I haven't been here in a longtastic time, but hey, that's what you get when you don't have an internet connection.

Happy New Year!

What's been happening, huh? Well, there have been heaps of ridiculously entertaining things that have happened recently, but I'm not going to detail all of them. Let's just go over what's happened in the last few days.

Firstly, I broke up with the "new boyfriend". Tough but nessesary. He was manipulative, and being the naive boy who believes in romanticism with all his heart and soul, I was fooled. But anyways, it's over. Funnily enough, Kelly Clarkson's album Breakaway gave me some good snappy lines and a good "since U been gone" break up vibe. Kickin' down chairs and taking names.

... whatever that means.

Secondly, was New Years Eve. Was drinking with people, watched the fireworks in Sydney Harbour, yadda yadda. Then, in a royaly drunken state, decided to go out on Oxford Street, the "gay street" of Sydney. Tried a few bars before deciding that I liked the music and atmosphere at the Midnight Shift.

Was dancing and was almost eaten up by lots of guys, yee-haw. Got a Smirnoff Black, but the bartender gave me two for the price of one accidentally. Was flirting with some really hot alterna-guy, then was coaxed into conversation with some sweet Lebanese dude. Was happy chatting away when his voice started to get echo-ey, and the colours of the walls started to bleed into each other. "This is totally NOT a good feeling," I thought. Well, duh.

Excused myself from cute Lebanese guy, then headed to the bathroom. Entered a cubicle, sat on a toilet then blacked out.

From what little I remember, I was woken by paramedics. I seem to remember quite a lot of people gathered around the cubicle, peering in inquisitively. Poor people. They go to the toilet for a piss and are confronted by a drugged-up boy with medics doing up his pants.

What. The. Fuck. I'm sure patrons did not know how to react.

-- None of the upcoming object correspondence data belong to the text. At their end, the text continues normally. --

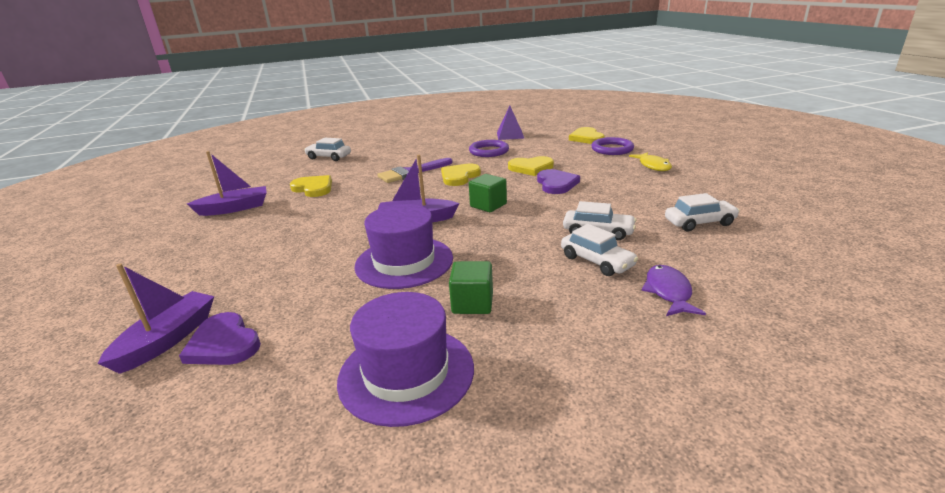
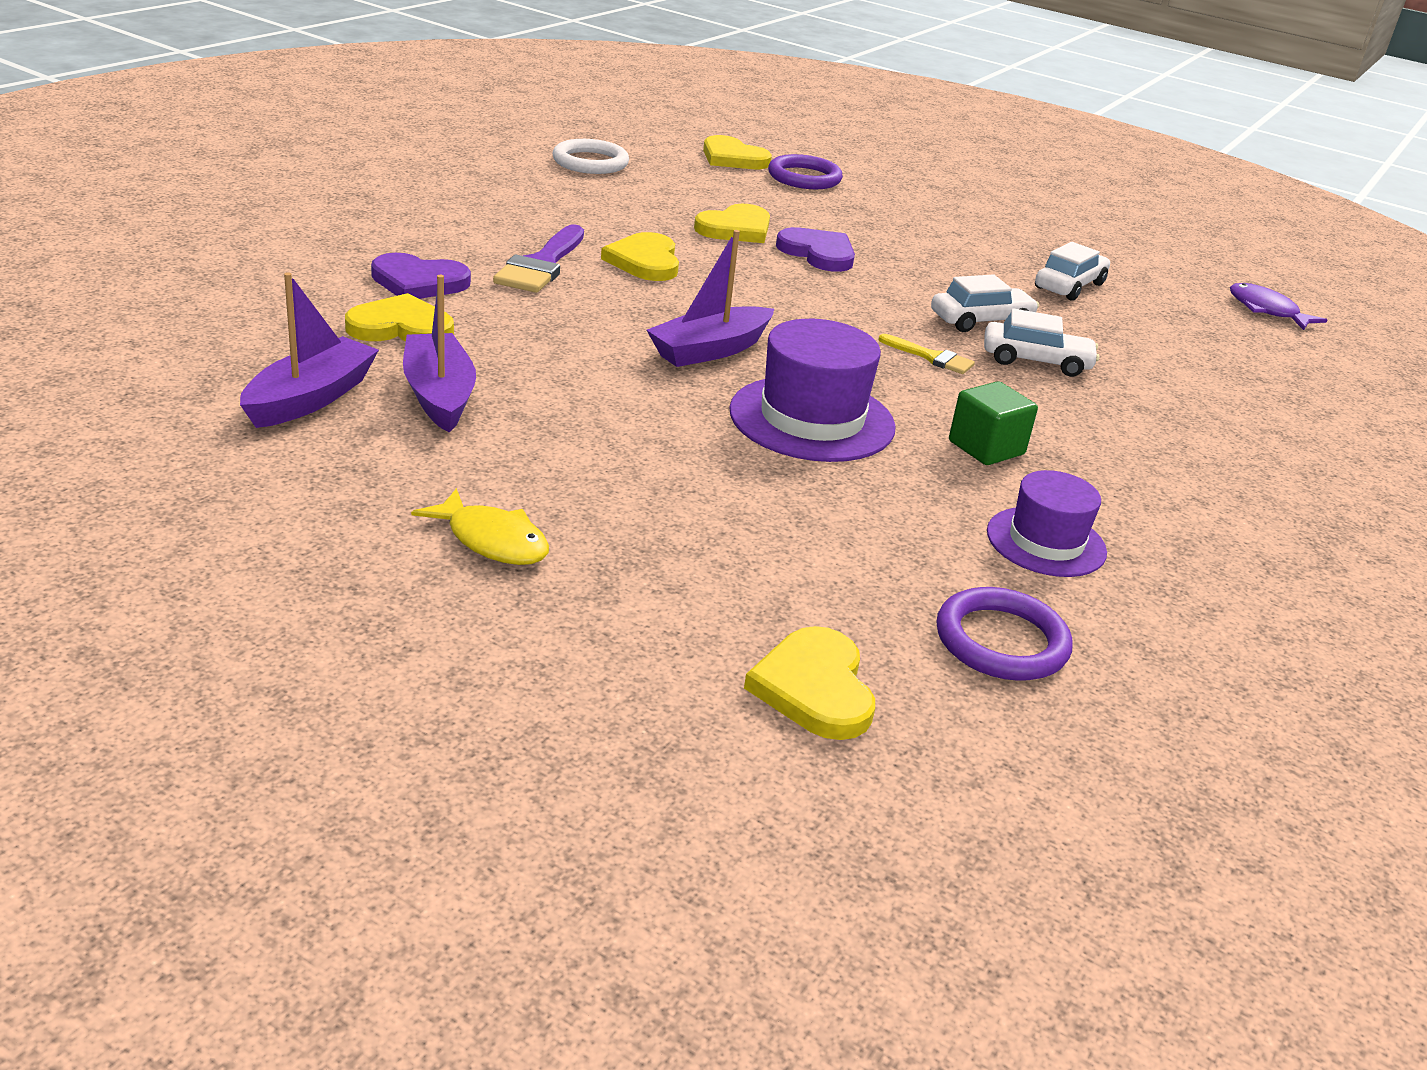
camera: 45 degrees left, 5 degrees up
purple boat [98,263,214,374] -> purple boat moved to [403,275,476,432]
purple heart [179,312,261,365] -> purple heart moved to [371,253,471,299]
white car [304,138,351,161] -> none
purple hat [337,292,474,427] -> purple hat [987,470,1107,577], size x0.64
purple ring [469,140,509,157] -> purple ring moved to [937,587,1072,681]
green cube [469,174,507,212] -> none
purple pyramid [497,106,525,140] -> white ring [552,139,629,174]
yellow fish [629,152,672,171] -> yellow fish moved to [411,488,549,565]
purple fish [642,265,706,316] -> purple fish moved to [1230,283,1327,330]
none -> yellow heart [744,626,875,740]
none -> yellow brush [878,334,975,374]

They were calling me James (they must have got my name from my wallet), and telling me to do up my pants. Next thing I remember is sitting outside the club in the glaring sun, once again chatting to Lebanese guy. Meanwhile, the New Years crowd were scraping themselves off the sidewalk to go home. I listened wearily as he told me he got worried when I didn't come back from the bathroom and had sent his female friend to go check on me. I grateful, but I so did not care at this point. I just wanted to throw up.

People coming out of the Midnight Shift that I've never seen before in my life, sympathetically asked "Are you alright dude?", and the Lebanese guy would reply for me, "Yeah, he's fine now." So many people asked if I took GHB, which I know to be a really fucking deadly party drug, but I was too fucked to respond.

OOps, running low on internet cafe credit, so I'll continue this laters.